**Text block**
★ ★ ★ ★ ★

Jigme Khyentse Rinpoche
TRANSLATORS’ INTRODUCTION
This translation of Khangsar Tenpa’i Wangchuk’s commentary on Longchenpa’s Precious Treasury of the Fundamental Nature is the first step in a project to translate the collected works of this great modern Tibetan scholar. This ambitious task was entrusted to the Padmakara Translation Group by Tsultrim Zangpo Rinpoche, the abbot of Khangsar Taklung Monastery, and Yingrik Drubpa Rinpoche, both disciples of Tenpa’i Wangchuk (1938–2014) and trustees of his literary heritage. Aside from the autocommentary composed by Longchenpa himself in the fourteenth century, this is the first and only commentary ever to have been written on The Treasury of the Fundamental Nature.[1]
Unlike the general exposition, or meaning commentary,
provided by Longchenpa as an explanation of his own root text, the commentary of Tenpa’i Wangchuk is a word commentary
and as such is of inestimable value to students and translators. Whereas meaning commentaries focus exclusively on the ideas expressed in a text, word commentaries are more elementary and didactic in style. They examine in fine detail the language of the root verses, every syllable of which (often indicated by typographical devices) is traditionally incorporated into the text of the commentary itself. Difficult terms and obscure, antiquated, or dialectal expressions are glossed with more common and up-to-date equivalents, and it is only then that the meaning of the text is explained. The purpose of the word commentary is thus to ensure that the reader understands as clearly as possible the meaning of the root verses themselves, which, even when they are accompanied by an autocommentary, are regarded as the principal expression of the author’s message. The pedagogical advantages of such an approach are obvious, and it is hardly necessary to add that for translators, commentaries of this kind are invaluable and often indispensable tools.

★ ★ ★ ★ ★

**List of tasks**
(A) Write out each line of the entries below that contains the string "OpenAir".
(B) Pick up the translators' introduction on the Treasury commentary after its last sentence and carry it forward.

★ ★ ★ ★ ★

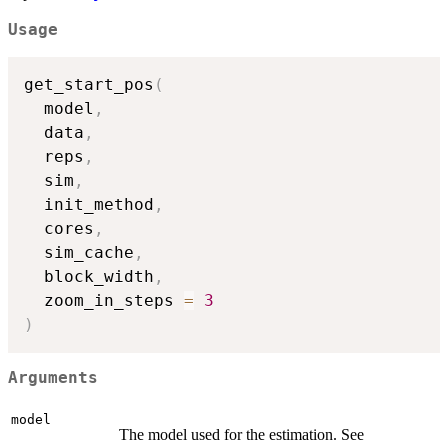
Usage
get_start_pos
(
  model
,
  data
,
  reps
,
  sim
,
  init_method
,
  cores
,
  sim_cache
,
  block_width
,
  zoom_in_steps 
=
3
)
Arguments
model
The model used for the estimation. See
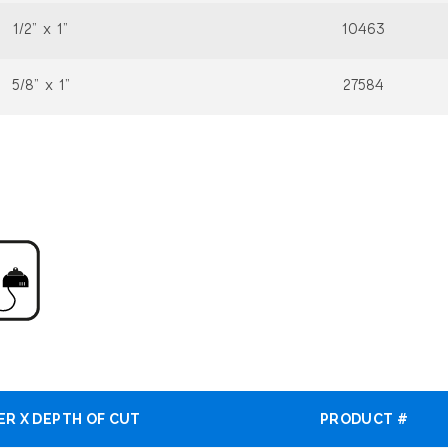
1/2” x 1”
10463
5/8” x 1”
27584
ER X DEPTH OF CUT
PRODUCT #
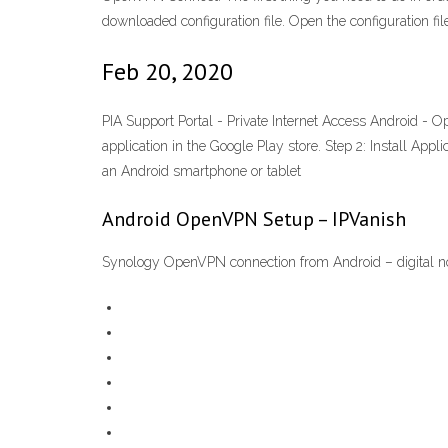
downloaded configuration file. Open the configuration
Feb 20, 2020
PIA Support Portal - Private Internet Access Android 
application in the Google Play store. Step 2: Install Ap
an Android smartphone or tablet
Android OpenVPN Setup – IPVanish
Synology OpenVPN connection from Android – digital 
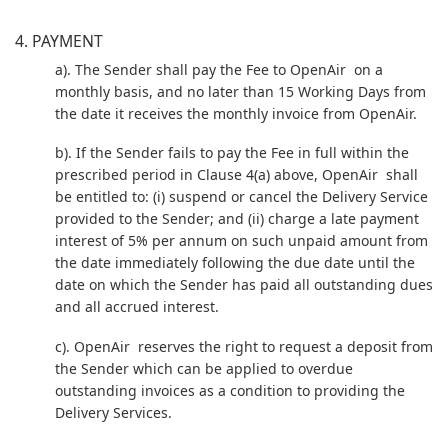
4. PAYMENT
a). The Sender shall pay the Fee to OpenAir on a
monthly basis, and no later than 15 Working Days from
the date it receives the monthly invoice from OpenAir.
b). If the Sender fails to pay the Fee in full within the
prescribed period in Clause 4(a) above, OpenAir shall
be entitled to: (i) suspend or cancel the Delivery Service
provided to the Sender; and (ii) charge a late payment
interest of 5% per annum on such unpaid amount from
the date immediately following the due date until the
date on which the Sender has paid all outstanding dues
and all accrued interest.
c). OpenAir reserves the right to request a deposit from
the Sender which can be applied to overdue
outstanding invoices as a condition to providing the
Delivery Services.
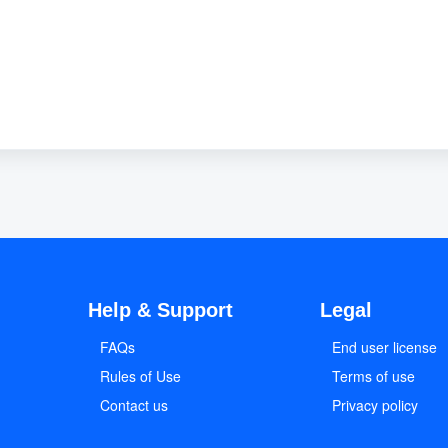
Help & Support
Legal
FAQs
End user license
Rules of Use
Terms of use
Contact us
Privacy policy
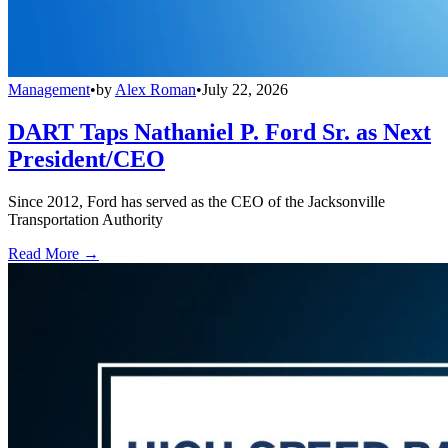
Management
•
by
Alex Roman
•
July 22, 2026
DART Taps Nathaniel P. Ford Sr. as Next
President/CEO
Since 2012, Ford has served as the CEO of the Jacksonville
Transportation Authority
Read More →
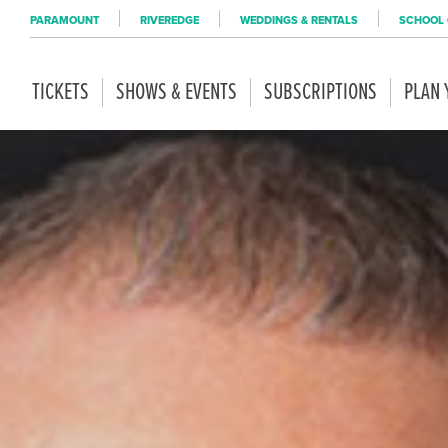
PARAMOUNT
RIVEREDGE
WEDDINGS & RENTALS
SCHOOL 
TICKETS
SHOWS & EVENTS
SUBSCRIPTIONS
PLAN 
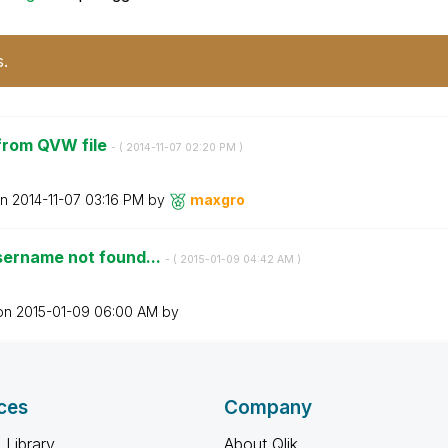
s.
from QVW file
- (
‎2014-11-07
02:20 PM
)
on
‎2014-11-07
03:16 PM
by
maxgro
sername not found...
- (
‎2015-01-09
04:42 AM
)
 on
‎2015-01-09
06:00 AM
by
ces
Company
 Library
About Qlik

★ ★ ★ ★ ★

**Answer list**
(A)
a). The Sender shall pay the Fee to OpenAir on a
the date it receives the monthly invoice from OpenAir.
prescribed period in Clause 4(a) above, OpenAir shall
c). OpenAir reserves the right to request a deposit from

(B)
It is perhaps too much to say that autocommentaries (that is, commentaries written by authors on their own root texts) are invariably meaning commentaries, but this seems certainly to be the case for Longchenpa. His usual practice is to cite sections of his own verses and then to enlarge on their meaning in general terms. His autocommentary, in other words, runs parallel to his root text, and he is rarely detained by simple considerations of vocabulary or the explanation of metaphor or other poetic devices. This is perhaps because he himself found the meaning of his text obvious and perhaps also because the poetry of his text resisted pedestrian analysis. Sometimes Longchenpa simply repeats in prose what he has already said more lyrically in the root text. At other times he expands on its meaning with more lengthy explanation, supporting it with voluminous citations from the scriptures. At yet other times he digresses into detailed and lengthy discussions of connected topics. On these occasions, it is as if the root text serves as a catalyst for the autocommentary, which then becomes the principal and often massive vehicle of his thought. So it is that whereas interesting ideas may well be picked up and elucidated, it quite often happens that difficult words and obscure poetic expressions in the root text are passed over in silence—much to the dismay of the translators, whose task it is, come what may, to discern the meaning of the root text and to render it intelligibly in another language.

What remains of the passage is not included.